***** Data supplied *****

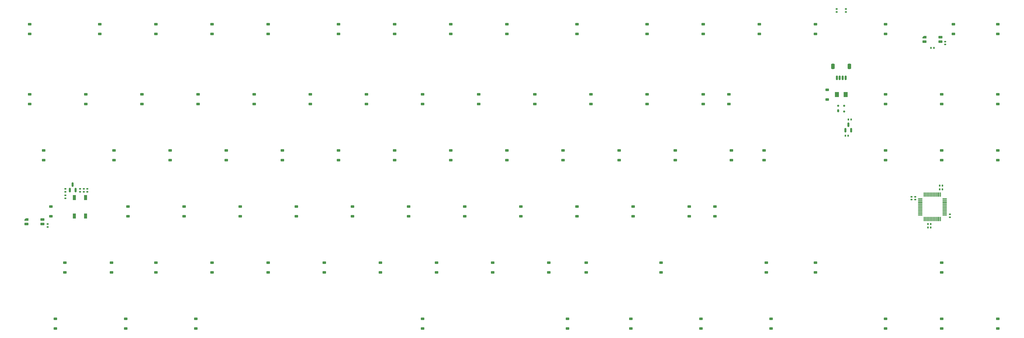
<source format=gbr>
%TF.GenerationSoftware,KiCad,Pcbnew,8.0.4*%
%TF.CreationDate,2024-07-23T15:13:34+08:00*%
%TF.ProjectId,X88H,58383848-2e6b-4696-9361-645f70636258,rev?*%
%TF.SameCoordinates,Original*%
%TF.FileFunction,Paste,Bot*%
%TF.FilePolarity,Positive*%
%FSLAX46Y46*%
G04 Gerber Fmt 4.6, Leading zero omitted, Abs format (unit mm)*
G04 Created by KiCad (PCBNEW 8.0.4) date 2024-07-23 15:13:34*
%MOMM*%
%LPD*%
G01*
G04 APERTURE LIST*
G04 Aperture macros list*
%AMRoundRect*
0 Rectangle with rounded corners*
0 $1 Rounding radius*
0 $2 $3 $4 $5 $6 $7 $8 $9 X,Y pos of 4 corners*
0 Add a 4 corners polygon primitive as box body*
4,1,4,$2,$3,$4,$5,$6,$7,$8,$9,$2,$3,0*
0 Add four circle primitives for the rounded corners*
1,1,$1+$1,$2,$3*
1,1,$1+$1,$4,$5*
1,1,$1+$1,$6,$7*
1,1,$1+$1,$8,$9*
0 Add four rect primitives between the rounded corners*
20,1,$1+$1,$2,$3,$4,$5,0*
20,1,$1+$1,$4,$5,$6,$7,0*
20,1,$1+$1,$6,$7,$8,$9,0*
20,1,$1+$1,$8,$9,$2,$3,0*%
%AMFreePoly0*
4,1,18,-0.410000,0.593000,-0.403758,0.624380,-0.385983,0.650983,-0.359380,0.668758,-0.328000,0.675000,0.328000,0.675000,0.359380,0.668758,0.385983,0.650983,0.403758,0.624380,0.410000,0.593000,0.410000,-0.593000,0.403758,-0.624380,0.385983,-0.650983,0.359380,-0.668758,0.328000,-0.675000,0.000000,-0.675000,-0.410000,-0.265000,-0.410000,0.593000,-0.410000,0.593000,$1*%
G04 Aperture macros list end*
%ADD10RoundRect,0.225000X0.375000X-0.225000X0.375000X0.225000X-0.375000X0.225000X-0.375000X-0.225000X0*%
%ADD11RoundRect,0.075000X0.075000X-0.662500X0.075000X0.662500X-0.075000X0.662500X-0.075000X-0.662500X0*%
%ADD12RoundRect,0.075000X0.662500X-0.075000X0.662500X0.075000X-0.662500X0.075000X-0.662500X-0.075000X0*%
%ADD13RoundRect,0.135000X-0.185000X0.135000X-0.185000X-0.135000X0.185000X-0.135000X0.185000X0.135000X0*%
%ADD14RoundRect,0.135000X-0.135000X-0.185000X0.135000X-0.185000X0.135000X0.185000X-0.135000X0.185000X0*%
%ADD15RoundRect,0.140000X0.140000X0.170000X-0.140000X0.170000X-0.140000X-0.170000X0.140000X-0.170000X0*%
%ADD16R,1.000000X1.700000*%
%ADD17RoundRect,0.082000X-0.593000X0.328000X-0.593000X-0.328000X0.593000X-0.328000X0.593000X0.328000X0*%
%ADD18FreePoly0,270.000000*%
%ADD19RoundRect,0.140000X-0.170000X0.140000X-0.170000X-0.140000X0.170000X-0.140000X0.170000X0.140000X0*%
%ADD20RoundRect,0.150000X0.150000X-0.587500X0.150000X0.587500X-0.150000X0.587500X-0.150000X-0.587500X0*%
%ADD21RoundRect,0.140000X0.170000X-0.140000X0.170000X0.140000X-0.170000X0.140000X-0.170000X-0.140000X0*%
%ADD22RoundRect,0.150000X-0.150000X-0.625000X0.150000X-0.625000X0.150000X0.625000X-0.150000X0.625000X0*%
%ADD23RoundRect,0.250000X-0.350000X-0.650000X0.350000X-0.650000X0.350000X0.650000X-0.350000X0.650000X0*%
%ADD24RoundRect,0.175000X-0.175000X-0.325000X0.175000X-0.325000X0.175000X0.325000X-0.175000X0.325000X0*%
%ADD25RoundRect,0.150000X-0.200000X-0.150000X0.200000X-0.150000X0.200000X0.150000X-0.200000X0.150000X0*%
%ADD26RoundRect,0.140000X-0.140000X-0.170000X0.140000X-0.170000X0.140000X0.170000X-0.140000X0.170000X0*%
%ADD27RoundRect,0.135000X0.185000X-0.135000X0.185000X0.135000X-0.185000X0.135000X-0.185000X-0.135000X0*%
%ADD28RoundRect,0.250001X0.462499X0.624999X-0.462499X0.624999X-0.462499X-0.624999X0.462499X-0.624999X0*%
G04 APERTURE END LIST*
D10*
%TO.C,D55*%
X55562500Y-65150000D03*
X55562500Y-61850000D03*
%TD*%
%TO.C,D82*%
X11906250Y-103250000D03*
X11906250Y-99950000D03*
%TD*%
%TO.C,D7*%
X107950000Y-3237500D03*
X107950000Y62500D03*
%TD*%
%TO.C,D35*%
X331787500Y-27050000D03*
X331787500Y-23750000D03*
%TD*%
D11*
%TO.C,U2*%
X312312500Y-66075000D03*
X311812500Y-66075000D03*
X311312500Y-66075000D03*
X310812500Y-66075000D03*
X310312500Y-66075000D03*
X309812500Y-66075000D03*
X309312500Y-66075000D03*
X308812500Y-66075000D03*
X308312500Y-66075000D03*
X307812500Y-66075000D03*
X307312500Y-66075000D03*
X306812500Y-66075000D03*
D12*
X305400000Y-64662500D03*
X305400000Y-64162500D03*
X305400000Y-63662500D03*
X305400000Y-63162500D03*
X305400000Y-62662500D03*
X305400000Y-62162500D03*
X305400000Y-61662500D03*
X305400000Y-61162500D03*
X305400000Y-60662500D03*
X305400000Y-60162500D03*
X305400000Y-59662500D03*
X305400000Y-59162500D03*
D11*
X306812500Y-57750000D03*
X307312500Y-57750000D03*
X307812500Y-57750000D03*
X308312500Y-57750000D03*
X308812500Y-57750000D03*
X309312500Y-57750000D03*
X309812500Y-57750000D03*
X310312500Y-57750000D03*
X310812500Y-57750000D03*
X311312500Y-57750000D03*
X311812500Y-57750000D03*
X312312500Y-57750000D03*
D12*
X313725000Y-59162500D03*
X313725000Y-59662500D03*
X313725000Y-60162500D03*
X313725000Y-60662500D03*
X313725000Y-61162500D03*
X313725000Y-61662500D03*
X313725000Y-62162500D03*
X313725000Y-62662500D03*
X313725000Y-63162500D03*
X313725000Y-63662500D03*
X313725000Y-64162500D03*
X313725000Y-64662500D03*
%TD*%
D10*
%TO.C,D65*%
X235743750Y-65150000D03*
X235743750Y-61850000D03*
%TD*%
%TO.C,D48*%
X241300000Y-46100000D03*
X241300000Y-42800000D03*
%TD*%
%TO.C,D88*%
X230981250Y-103250000D03*
X230981250Y-99950000D03*
%TD*%
%TO.C,D78*%
X217487500Y-84200000D03*
X217487500Y-80900000D03*
%TD*%
%TO.C,D6*%
X84137500Y-3237500D03*
X84137500Y62500D03*
%TD*%
%TO.C,D20*%
X22225000Y-27050000D03*
X22225000Y-23750000D03*
%TD*%
D13*
%TO.C,RR2*%
X22750000Y-55802500D03*
X22750000Y-56822500D03*
%TD*%
D14*
%TO.C,R3*%
X309052500Y-7937500D03*
X310072500Y-7937500D03*
%TD*%
D10*
%TO.C,D46*%
X203200000Y-46100000D03*
X203200000Y-42800000D03*
%TD*%
%TO.C,D57*%
X93662500Y-65150000D03*
X93662500Y-61850000D03*
%TD*%
%TO.C,D81*%
X312737500Y-84200000D03*
X312737500Y-80900000D03*
%TD*%
%TO.C,D42*%
X127000000Y-46100000D03*
X127000000Y-42800000D03*
%TD*%
%TO.C,D89*%
X254793750Y-103250000D03*
X254793750Y-99950000D03*
%TD*%
%TO.C,D49*%
X252412500Y-46100000D03*
X252412500Y-42800000D03*
%TD*%
%TO.C,D58*%
X112712500Y-65150000D03*
X112712500Y-61850000D03*
%TD*%
%TO.C,D53*%
X10318750Y-65150000D03*
X10318750Y-61850000D03*
%TD*%
%TO.C,D61*%
X169862500Y-65150000D03*
X169862500Y-61850000D03*
%TD*%
%TO.C,D37*%
X31750000Y-46100000D03*
X31750000Y-42800000D03*
%TD*%
D15*
%TO.C,C5*%
X280980000Y-37725000D03*
X280020000Y-37725000D03*
%TD*%
D16*
%TO.C,SWR1*%
X18340625Y-58762500D03*
X18340625Y-65062500D03*
X22140625Y-58762500D03*
X22140625Y-65062500D03*
%TD*%
D10*
%TO.C,D76*%
X179387500Y-84200000D03*
X179387500Y-80900000D03*
%TD*%
D17*
%TO.C,RGB2*%
X7487500Y-67742500D03*
X7487500Y-66242500D03*
X2037500Y-67742500D03*
D18*
X2037500Y-66242500D03*
%TD*%
D13*
%TO.C,R2*%
X280193750Y5272500D03*
X280193750Y4252500D03*
%TD*%
D10*
%TO.C,D38*%
X50800000Y-46100000D03*
X50800000Y-42800000D03*
%TD*%
%TO.C,D66*%
X273843750Y-25462500D03*
X273843750Y-22162500D03*
%TD*%
%TO.C,D28*%
X174625000Y-27050000D03*
X174625000Y-23750000D03*
%TD*%
D19*
%TO.C,C1*%
X303750000Y-58476250D03*
X303750000Y-59436250D03*
%TD*%
D10*
%TO.C,D67*%
X15081250Y-84200000D03*
X15081250Y-80900000D03*
%TD*%
%TO.C,D34*%
X312737500Y-27050000D03*
X312737500Y-23750000D03*
%TD*%
D13*
%TO.C,R1*%
X277018750Y5272500D03*
X277018750Y4252500D03*
%TD*%
D10*
%TO.C,D14*%
X250825000Y-3237500D03*
X250825000Y62500D03*
%TD*%
D20*
%TO.C,QR1*%
X18700000Y-56250000D03*
X16800000Y-56250000D03*
X17750000Y-54375000D03*
%TD*%
D10*
%TO.C,D31*%
X231775000Y-27050000D03*
X231775000Y-23750000D03*
%TD*%
%TO.C,D19*%
X3175000Y-27050000D03*
X3175000Y-23750000D03*
%TD*%
D21*
%TO.C,C3*%
X315500000Y-65436250D03*
X315500000Y-64476250D03*
%TD*%
D20*
%TO.C,U1*%
X281950000Y-35937500D03*
X280050000Y-35937500D03*
X281000000Y-34062500D03*
%TD*%
D10*
%TO.C,D43*%
X146050000Y-46100000D03*
X146050000Y-42800000D03*
%TD*%
%TO.C,D47*%
X222250000Y-46100000D03*
X222250000Y-42800000D03*
%TD*%
%TO.C,D39*%
X69850000Y-46100000D03*
X69850000Y-42800000D03*
%TD*%
%TO.C,D10*%
X165100000Y-3237500D03*
X165100000Y62500D03*
%TD*%
%TO.C,D70*%
X65087500Y-84200000D03*
X65087500Y-80900000D03*
%TD*%
%TO.C,D22*%
X60325000Y-27050000D03*
X60325000Y-23750000D03*
%TD*%
%TO.C,D68*%
X30956250Y-84200000D03*
X30956250Y-80900000D03*
%TD*%
%TO.C,D8*%
X127000000Y-3237500D03*
X127000000Y62500D03*
%TD*%
%TO.C,D9*%
X146050000Y-3237500D03*
X146050000Y62500D03*
%TD*%
%TO.C,D24*%
X98425000Y-27050000D03*
X98425000Y-23750000D03*
%TD*%
%TO.C,D18*%
X331787500Y-3237500D03*
X331787500Y62500D03*
%TD*%
D22*
%TO.C,J1*%
X277106250Y-18103610D03*
X278106250Y-18103610D03*
X279106250Y-18103610D03*
X280106250Y-18103610D03*
D23*
X275806250Y-14228610D03*
X281406250Y-14228610D03*
%TD*%
D24*
%TO.C,D1*%
X277606250Y-29325000D03*
D25*
X277606250Y-27625000D03*
X279606250Y-27625000D03*
X279606250Y-29525000D03*
%TD*%
D10*
%TO.C,D51*%
X312737500Y-46100000D03*
X312737500Y-42800000D03*
%TD*%
%TO.C,D3*%
X26987500Y-3237500D03*
X26987500Y62500D03*
%TD*%
%TO.C,D80*%
X269875000Y-84200000D03*
X269875000Y-80900000D03*
%TD*%
%TO.C,D90*%
X293687500Y-103250000D03*
X293687500Y-99950000D03*
%TD*%
%TO.C,D60*%
X150812500Y-65150000D03*
X150812500Y-61850000D03*
%TD*%
%TO.C,D52*%
X331787500Y-46100000D03*
X331787500Y-42800000D03*
%TD*%
%TO.C,D72*%
X103187500Y-84200000D03*
X103187500Y-80900000D03*
%TD*%
%TO.C,D56*%
X74612500Y-65150000D03*
X74612500Y-61850000D03*
%TD*%
%TO.C,D4*%
X46037500Y-3237500D03*
X46037500Y62500D03*
%TD*%
D15*
%TO.C,C8*%
X312980000Y-54706250D03*
X312020000Y-54706250D03*
%TD*%
D10*
%TO.C,D36*%
X7937500Y-46100000D03*
X7937500Y-42800000D03*
%TD*%
%TO.C,D84*%
X59531250Y-103250000D03*
X59531250Y-99950000D03*
%TD*%
%TO.C,D75*%
X160337500Y-84200000D03*
X160337500Y-80900000D03*
%TD*%
%TO.C,D26*%
X136525000Y-27050000D03*
X136525000Y-23750000D03*
%TD*%
%TO.C,D54*%
X36512500Y-65150000D03*
X36512500Y-61850000D03*
%TD*%
D19*
%TO.C,C2*%
X302500000Y-58476250D03*
X302500000Y-59436250D03*
%TD*%
D10*
%TO.C,D11*%
X188912500Y-3237500D03*
X188912500Y62500D03*
%TD*%
%TO.C,D5*%
X65087500Y-3237500D03*
X65087500Y62500D03*
%TD*%
%TO.C,D64*%
X227012500Y-65150000D03*
X227012500Y-61850000D03*
%TD*%
%TO.C,D79*%
X253206250Y-84200000D03*
X253206250Y-80900000D03*
%TD*%
%TO.C,D87*%
X207168750Y-103250000D03*
X207168750Y-99950000D03*
%TD*%
D26*
%TO.C,C6*%
X308020000Y-68956250D03*
X308980000Y-68956250D03*
%TD*%
D15*
%TO.C,C9*%
X312980000Y-55956250D03*
X312020000Y-55956250D03*
%TD*%
D19*
%TO.C,CR1*%
X21500000Y-55832500D03*
X21500000Y-56792500D03*
%TD*%
D10*
%TO.C,D85*%
X136525000Y-103250000D03*
X136525000Y-99950000D03*
%TD*%
D26*
%TO.C,C7*%
X308020000Y-67706250D03*
X308980000Y-67706250D03*
%TD*%
D10*
%TO.C,D30*%
X212725000Y-27050000D03*
X212725000Y-23750000D03*
%TD*%
D21*
%TO.C,CR2*%
X15250000Y-56792500D03*
X15250000Y-55832500D03*
%TD*%
D10*
%TO.C,D44*%
X165100000Y-46100000D03*
X165100000Y-42800000D03*
%TD*%
%TO.C,D13*%
X231775000Y-3237500D03*
X231775000Y62500D03*
%TD*%
D26*
%TO.C,C4*%
X281020000Y-32293750D03*
X281980000Y-32293750D03*
%TD*%
D10*
%TO.C,D92*%
X331787500Y-103250000D03*
X331787500Y-99950000D03*
%TD*%
%TO.C,D69*%
X46037500Y-84200000D03*
X46037500Y-80900000D03*
%TD*%
%TO.C,D91*%
X312737500Y-103250000D03*
X312737500Y-99950000D03*
%TD*%
D19*
%TO.C,C10*%
X313895000Y-5830000D03*
X313895000Y-6790000D03*
%TD*%
%TO.C,C11*%
X9250000Y-67770000D03*
X9250000Y-68730000D03*
%TD*%
D10*
%TO.C,D2*%
X3175000Y-3237500D03*
X3175000Y62500D03*
%TD*%
%TO.C,D32*%
X240506250Y-27050000D03*
X240506250Y-23750000D03*
%TD*%
%TO.C,D73*%
X122237500Y-84200000D03*
X122237500Y-80900000D03*
%TD*%
%TO.C,D21*%
X41275000Y-27050000D03*
X41275000Y-23750000D03*
%TD*%
%TO.C,D15*%
X269875000Y-3237500D03*
X269875000Y62500D03*
%TD*%
D27*
%TO.C,RR3*%
X20250000Y-56822500D03*
X20250000Y-55802500D03*
%TD*%
D10*
%TO.C,D71*%
X84137500Y-84200000D03*
X84137500Y-80900000D03*
%TD*%
%TO.C,D27*%
X155575000Y-27050000D03*
X155575000Y-23750000D03*
%TD*%
%TO.C,D16*%
X293687500Y-3237500D03*
X293687500Y62500D03*
%TD*%
%TO.C,D41*%
X107950000Y-46100000D03*
X107950000Y-42800000D03*
%TD*%
%TO.C,D50*%
X293687500Y-46100000D03*
X293687500Y-42800000D03*
%TD*%
%TO.C,D83*%
X35718750Y-103250000D03*
X35718750Y-99950000D03*
%TD*%
%TO.C,D23*%
X79375000Y-27050000D03*
X79375000Y-23750000D03*
%TD*%
%TO.C,D77*%
X192087500Y-84200000D03*
X192087500Y-80900000D03*
%TD*%
%TO.C,D86*%
X185737500Y-103250000D03*
X185737500Y-99950000D03*
%TD*%
%TO.C,D17*%
X316706250Y-3237500D03*
X316706250Y62500D03*
%TD*%
%TO.C,D29*%
X193675000Y-27050000D03*
X193675000Y-23750000D03*
%TD*%
D27*
%TO.C,RR1*%
X15250000Y-59020000D03*
X15250000Y-58000000D03*
%TD*%
D28*
%TO.C,F1*%
X280093750Y-23812500D03*
X277118750Y-23812500D03*
%TD*%
D10*
%TO.C,D40*%
X88900000Y-46100000D03*
X88900000Y-42800000D03*
%TD*%
%TO.C,D12*%
X212725000Y-3237500D03*
X212725000Y62500D03*
%TD*%
%TO.C,D74*%
X141287500Y-84200000D03*
X141287500Y-80900000D03*
%TD*%
%TO.C,D59*%
X131762500Y-65150000D03*
X131762500Y-61850000D03*
%TD*%
D17*
%TO.C,RGB1*%
X312287500Y-5830000D03*
X312287500Y-4330000D03*
X306837500Y-5830000D03*
D18*
X306837500Y-4330000D03*
%TD*%
D10*
%TO.C,D45*%
X184150000Y-46100000D03*
X184150000Y-42800000D03*
%TD*%
%TO.C,D62*%
X188912500Y-65150000D03*
X188912500Y-61850000D03*
%TD*%
%TO.C,D33*%
X293687500Y-27050000D03*
X293687500Y-23750000D03*
%TD*%
%TO.C,D63*%
X207962500Y-65150000D03*
X207962500Y-61850000D03*
%TD*%
%TO.C,D25*%
X117475000Y-27050000D03*
X117475000Y-23750000D03*
%TD*%
M02*

</source>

*****

== Aim of the exercise ==
Which lines in the listing above include the string "macros"? Copy each of them.

== Answer to this exercise ==
G04 Aperture macros list*
G04 Aperture macros list end*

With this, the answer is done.